Written task:
Copy each line of the items below exactly as it appears, keeping every line in its original order.

==== Task material ====

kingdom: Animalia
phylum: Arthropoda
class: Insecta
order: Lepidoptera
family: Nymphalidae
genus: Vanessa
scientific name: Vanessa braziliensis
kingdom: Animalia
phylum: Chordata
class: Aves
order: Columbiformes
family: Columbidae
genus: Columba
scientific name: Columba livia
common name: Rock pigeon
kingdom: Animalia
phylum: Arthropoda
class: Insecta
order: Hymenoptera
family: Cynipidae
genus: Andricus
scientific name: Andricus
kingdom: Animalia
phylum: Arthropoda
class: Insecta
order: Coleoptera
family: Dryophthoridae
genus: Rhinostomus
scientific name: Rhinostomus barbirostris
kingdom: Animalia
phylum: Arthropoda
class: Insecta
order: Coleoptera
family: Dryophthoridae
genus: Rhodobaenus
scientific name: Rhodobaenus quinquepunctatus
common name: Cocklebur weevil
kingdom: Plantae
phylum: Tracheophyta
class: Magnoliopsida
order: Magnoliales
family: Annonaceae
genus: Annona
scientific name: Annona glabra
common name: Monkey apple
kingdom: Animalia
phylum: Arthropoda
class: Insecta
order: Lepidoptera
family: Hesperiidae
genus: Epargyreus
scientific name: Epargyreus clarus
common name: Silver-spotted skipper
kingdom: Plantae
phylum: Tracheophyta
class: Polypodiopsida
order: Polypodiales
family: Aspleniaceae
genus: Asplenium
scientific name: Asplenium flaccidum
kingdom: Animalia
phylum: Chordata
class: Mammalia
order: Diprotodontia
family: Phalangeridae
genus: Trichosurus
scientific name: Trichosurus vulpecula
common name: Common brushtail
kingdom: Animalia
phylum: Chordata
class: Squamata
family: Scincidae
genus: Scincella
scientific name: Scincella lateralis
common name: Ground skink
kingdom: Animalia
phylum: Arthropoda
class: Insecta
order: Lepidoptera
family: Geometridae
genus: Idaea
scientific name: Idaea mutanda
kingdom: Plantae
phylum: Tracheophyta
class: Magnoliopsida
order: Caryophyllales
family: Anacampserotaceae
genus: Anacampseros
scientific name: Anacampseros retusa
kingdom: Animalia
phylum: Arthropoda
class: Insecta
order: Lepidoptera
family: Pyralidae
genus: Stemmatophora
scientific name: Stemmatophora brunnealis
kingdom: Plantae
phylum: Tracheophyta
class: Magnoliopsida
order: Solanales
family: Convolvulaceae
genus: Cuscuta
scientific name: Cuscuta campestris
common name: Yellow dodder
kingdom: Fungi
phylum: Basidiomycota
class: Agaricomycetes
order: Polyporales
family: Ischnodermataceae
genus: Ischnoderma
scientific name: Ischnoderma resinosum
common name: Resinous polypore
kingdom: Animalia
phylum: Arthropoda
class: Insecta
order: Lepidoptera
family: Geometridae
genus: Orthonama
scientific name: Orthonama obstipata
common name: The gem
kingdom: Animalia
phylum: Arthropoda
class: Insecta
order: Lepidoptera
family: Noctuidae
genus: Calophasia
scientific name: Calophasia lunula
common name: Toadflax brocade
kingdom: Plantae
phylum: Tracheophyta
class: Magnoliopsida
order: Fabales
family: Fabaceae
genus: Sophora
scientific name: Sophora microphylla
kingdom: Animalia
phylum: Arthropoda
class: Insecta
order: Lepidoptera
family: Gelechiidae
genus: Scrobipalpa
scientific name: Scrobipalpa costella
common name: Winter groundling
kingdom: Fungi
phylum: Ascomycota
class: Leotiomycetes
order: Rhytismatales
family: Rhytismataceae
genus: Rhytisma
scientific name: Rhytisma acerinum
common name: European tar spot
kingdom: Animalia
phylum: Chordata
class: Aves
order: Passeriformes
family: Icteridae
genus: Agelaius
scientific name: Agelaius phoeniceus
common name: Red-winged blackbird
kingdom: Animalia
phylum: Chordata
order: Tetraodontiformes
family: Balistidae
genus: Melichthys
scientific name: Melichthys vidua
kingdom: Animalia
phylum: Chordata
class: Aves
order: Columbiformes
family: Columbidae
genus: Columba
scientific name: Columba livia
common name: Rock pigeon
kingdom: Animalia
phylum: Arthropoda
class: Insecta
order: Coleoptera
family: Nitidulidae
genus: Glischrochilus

====

The reply:
kingdom: Animalia
phylum: Arthropoda
class: Insecta
order: Lepidoptera
family: Nymphalidae
genus: Vanessa
scientific name: Vanessa braziliensis
kingdom: Animalia
phylum: Chordata
class: Aves
order: Columbiformes
family: Columbidae
genus: Columba
scientific name: Columba livia
common name: Rock pigeon
kingdom: Animalia
phylum: Arthropoda
class: Insecta
order: Hymenoptera
family: Cynipidae
genus: Andricus
scientific name: Andricus
kingdom: Animalia
phylum: Arthropoda
class: Insecta
order: Coleoptera
family: Dryophthoridae
genus: Rhinostomus
scientific name: Rhinostomus barbirostris
kingdom: Animalia
phylum: Arthropoda
class: Insecta
order: Coleoptera
family: Dryophthoridae
genus: Rhodobaenus
scientific name: Rhodobaenus quinquepunctatus
common name: Cocklebur weevil
kingdom: Plantae
phylum: Tracheophyta
class: Magnoliopsida
order: Magnoliales
family: Annonaceae
genus: Annona
scientific name: Annona glabra
common name: Monkey apple
kingdom: Animalia
phylum: Arthropoda
class: Insecta
order: Lepidoptera
family: Hesperiidae
genus: Epargyreus
scientific name: Epargyreus clarus
common name: Silver-spotted skipper
kingdom: Plantae
phylum: Tracheophyta
class: Polypodiopsida
order: Polypodiales
family: Aspleniaceae
genus: Asplenium
scientific name: Asplenium flaccidum
kingdom: Animalia
phylum: Chordata
class: Mammalia
order: Diprotodontia
family: Phalangeridae
genus: Trichosurus
scientific name: Trichosurus vulpecula
common name: Common brushtail
kingdom: Animalia
phylum: Chordata
class: Squamata
family: Scincidae
genus: Scincella
scientific name: Scincella lateralis
common name: Ground skink
kingdom: Animalia
phylum: Arthropoda
class: Insecta
order: Lepidoptera
family: Geometridae
genus: Idaea
scientific name: Idaea mutanda
kingdom: Plantae
phylum: Tracheophyta
class: Magnoliopsida
order: Caryophyllales
family: Anacampserotaceae
genus: Anacampseros
scientific name: Anacampseros retusa
kingdom: Animalia
phylum: Arthropoda
class: Insecta
order: Lepidoptera
family: Pyralidae
genus: Stemmatophora
scientific name: Stemmatophora brunnealis
kingdom: Plantae
phylum: Tracheophyta
class: Magnoliopsida
order: Solanales
family: Convolvulaceae
genus: Cuscuta
scientific name: Cuscuta campestris
common name: Yellow dodder
kingdom: Fungi
phylum: Basidiomycota
class: Agaricomycetes
order: Polyporales
family: Ischnodermataceae
genus: Ischnoderma
scientific name: Ischnoderma resinosum
common name: Resinous polypore
kingdom: Animalia
phylum: Arthropoda
class: Insecta
order: Lepidoptera
family: Geometridae
genus: Orthonama
scientific name: Orthonama obstipata
common name: The gem
kingdom: Animalia
phylum: Arthropoda
class: Insecta
order: Lepidoptera
family: Noctuidae
genus: Calophasia
scientific name: Calophasia lunula
common name: Toadflax brocade
kingdom: Plantae
phylum: Tracheophyta
class: Magnoliopsida
order: Fabales
family: Fabaceae
genus: Sophora
scientific name: Sophora microphylla
kingdom: Animalia
phylum: Arthropoda
class: Insecta
order: Lepidoptera
family: Gelechiidae
genus: Scrobipalpa
scientific name: Scrobipalpa costella
common name: Winter groundling
kingdom: Fungi
phylum: Ascomycota
class: Leotiomycetes
order: Rhytismatales
family: Rhytismataceae
genus: Rhytisma
scientific name: Rhytisma acerinum
common name: European tar spot
kingdom: Animalia
phylum: Chordata
class: Aves
order: Passeriformes
family: Icteridae
genus: Agelaius
scientific name: Agelaius phoeniceus
common name: Red-winged blackbird
kingdom: Animalia
phylum: Chordata
order: Tetraodontiformes
family: Balistidae
genus: Melichthys
scientific name: Melichthys vidua
kingdom: Animalia
phylum: Chordata
class: Aves
order: Columbiformes
family: Columbidae
genus: Columba
scientific name: Columba livia
common name: Rock pigeon
kingdom: Animalia
phylum: Arthropoda
class: Insecta
order: Coleoptera
family: Nitidulidae
genus: Glischrochilus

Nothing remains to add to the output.